◆ 本文:
職場で、誰かが怒られている声が聞こえることがある。
自分に向けられた言葉ではない。
自分がミスをしたわけでもない。
それなのに、その声が聞こえた瞬間、
胸のあたりがきゅっと重くなる。
さっきまで普通に仕事をしていたのに、一気に空気が変わる。
キーボードを打つ音が小さくなる。
誰も話さなくなる。
みんなが聞こえないふりをする。
でも、本当は聞こえている。
怒られている人の苦しさ、怒っている人の声、その場の空気も、
自分のことではないのに、なぜか自分まで苦しくなる。
怒られている声は、周りにも残る
怒っている側は、その人に向けて言っているつもりかもしれない。
でも、職場で大きな声を出されると、その場にいる人みんなに届いてしまう。
言われている人の表情。
声の圧。

◆ 課題内容: 職場で聞こえる怒られている声についての本文を、最後の「声の圧。」に続けて書き継いでください。 記録は本文とは関係がありません。

◆ 記録:
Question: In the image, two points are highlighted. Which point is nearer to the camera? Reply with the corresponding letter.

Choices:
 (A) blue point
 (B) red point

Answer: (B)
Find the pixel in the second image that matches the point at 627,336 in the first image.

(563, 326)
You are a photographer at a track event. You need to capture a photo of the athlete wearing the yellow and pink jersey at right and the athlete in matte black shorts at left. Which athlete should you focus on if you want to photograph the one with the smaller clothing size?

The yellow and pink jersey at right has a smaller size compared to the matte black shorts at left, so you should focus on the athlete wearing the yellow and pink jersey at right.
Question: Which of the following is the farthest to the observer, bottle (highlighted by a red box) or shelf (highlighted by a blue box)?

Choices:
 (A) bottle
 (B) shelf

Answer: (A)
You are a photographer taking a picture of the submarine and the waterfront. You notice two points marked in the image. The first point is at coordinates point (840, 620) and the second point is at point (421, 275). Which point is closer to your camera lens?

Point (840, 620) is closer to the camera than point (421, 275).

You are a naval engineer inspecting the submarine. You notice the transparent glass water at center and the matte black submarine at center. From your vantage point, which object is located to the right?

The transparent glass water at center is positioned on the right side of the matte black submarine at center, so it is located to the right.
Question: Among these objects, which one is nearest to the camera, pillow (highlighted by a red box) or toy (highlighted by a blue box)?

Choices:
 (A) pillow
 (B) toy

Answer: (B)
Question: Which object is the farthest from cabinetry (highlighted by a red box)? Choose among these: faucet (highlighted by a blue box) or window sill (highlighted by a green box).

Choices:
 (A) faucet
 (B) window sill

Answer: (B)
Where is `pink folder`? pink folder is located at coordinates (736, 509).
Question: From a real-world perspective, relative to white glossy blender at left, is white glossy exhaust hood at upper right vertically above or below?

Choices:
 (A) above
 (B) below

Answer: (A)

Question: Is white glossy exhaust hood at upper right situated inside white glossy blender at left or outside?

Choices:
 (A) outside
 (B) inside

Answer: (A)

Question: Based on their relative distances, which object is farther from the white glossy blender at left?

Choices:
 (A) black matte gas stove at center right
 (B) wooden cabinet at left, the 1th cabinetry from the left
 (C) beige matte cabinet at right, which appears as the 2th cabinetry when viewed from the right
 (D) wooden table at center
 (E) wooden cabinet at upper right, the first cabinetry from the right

◆ 回答:
沈黙の長さ。
周りの息を呑む感じ。
そういうものが、心の中に積もっていく。
「今日は話しかけないほうがいいな」
「次は自分かもしれない」
そんなことまで考えてしまう。
怒られたのは一人でも、その声は、周りの心の中に残る。
聞こえないふりをするのも、疲れる
こういうとき、周りの人はだいたい静かになる。
顔を見ない。
音を立てない。
何も聞こえていないみたいに仕事を続ける。
でも実際は、みんな気づいている。
声のトーンが変わったことも、空気がきつくなっていることも、
怒られている人が辛そうなことも。
それでも、聞こえないふりをする。
割り込むこともできないし、
普通に振る舞うのも難しいから。
画面を見ているふりをする。
作業に集中しているふりをする。
でも頭の中は、ずっとその声を追っている。
資料を読んでいても、内容が入ってこない。
メールを書いていても、文章がまとまらない。
自分が怒られているわけではないのに、
その場にいるだけで体が固くなる。
何もしていないのに、それだけで消耗してしまう。
きつい言い方は、見ている人も萎縮させる
注意することは、仕方ない場面もある。
ミスがあれば、確認しなければいけないこともある。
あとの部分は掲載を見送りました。